On Fri, Feb 04, 2011 at 02:04:55PM +0100, Oleg Nesterov wrote:
> > Hmm... I can't reproduce the problem here,
>
> Very strange. Do you mean the test-case doesn't die? (on vanilla kernel).
Heh, it turns out the second child was attaching before the first
succeeded stopping itself, so when it gets detached for the first
time, the first child then stops generating new exit_code. Adding a
small delay to the parent after the first child started made it
reliably fail on the vanially kernel.
> > but isn't the problematic
> > part here the mixing of ptrace and group stop and sliently
> > transforming group stop into ptrace
>
> Not exactly,
>
> > and ptracer consuming the usual
> > exit code instead of the ptrace specific one?
>
> Well, unless the task dies nobody except ptrace can use ->exit_code.
>
> The problem is:
>
> - the task T stops, it sets ->exit_code exactly because
> the tracer can attach after that
>
> - the tracer attaches, does wait(), consumes exit_code
> and exits
>
> - another tracer attaches, but exit_code == 0
>
> There is no STOPPED/TRACED transformation at all.
But it is. It happens because there is no clear distinction between
group stop and ptrace_stop. With my first series applied, it doesn't
happen anymore because ptracer _never_ depends on or consumes group
stop exit_code. The exit_code is cached in task->group_stop and used
when the tracee enters ptrace_stop() for group stop. It doesn't
matter how many times it gets detached, re-attached or someone else
consuming the group stop exit_code.
> > Also, I don't agree with the notion that doing something entirely new
> > would magically solve all the problems. Improvements are achieved
> > through evolution. For ptrace, the situation definitely is aggravated
> > by the use of wait
>
> ... and reparenting, and signals.
>
> > and weird interaction with group stop,
>
> Yes. And to me the main problem is not the current behaviour. The
> problem is that we never tried to define the correct behavior.
> OK, real_parent can miss the notification. We can fix this, but
> for what? The tracer can resume the thread "silently", this doesn't
> look very good anyway.
Yes, I agree it's ugly but that's what we already have. I think we
can still achieve well-defined behavior even with ptracer allowed to
diddle with the task while group stop is in effect. It may not be
immediately intuitive but I personally think it actually would be more
useful to do things that way, as long as we clearly lay out what are
supported what are undefined.
• • • •
In the ptrace email thread, reproduce word for word the stretch that starts at "On Fri, Feb" and ends at "(on vanilla kernel).".

◆ **Material provided**:
• • • •
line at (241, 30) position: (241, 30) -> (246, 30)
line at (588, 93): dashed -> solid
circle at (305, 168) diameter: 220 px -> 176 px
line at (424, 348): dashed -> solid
• • • •
◆ **The response**:
On Fri, Feb 04, 2011 at 02:04:55PM +0100, Oleg Nesterov wrote:
> > Hmm... I can't reproduce the problem here,
>
> Very strange. Do you mean the test-case doesn't die? (on vanilla kernel).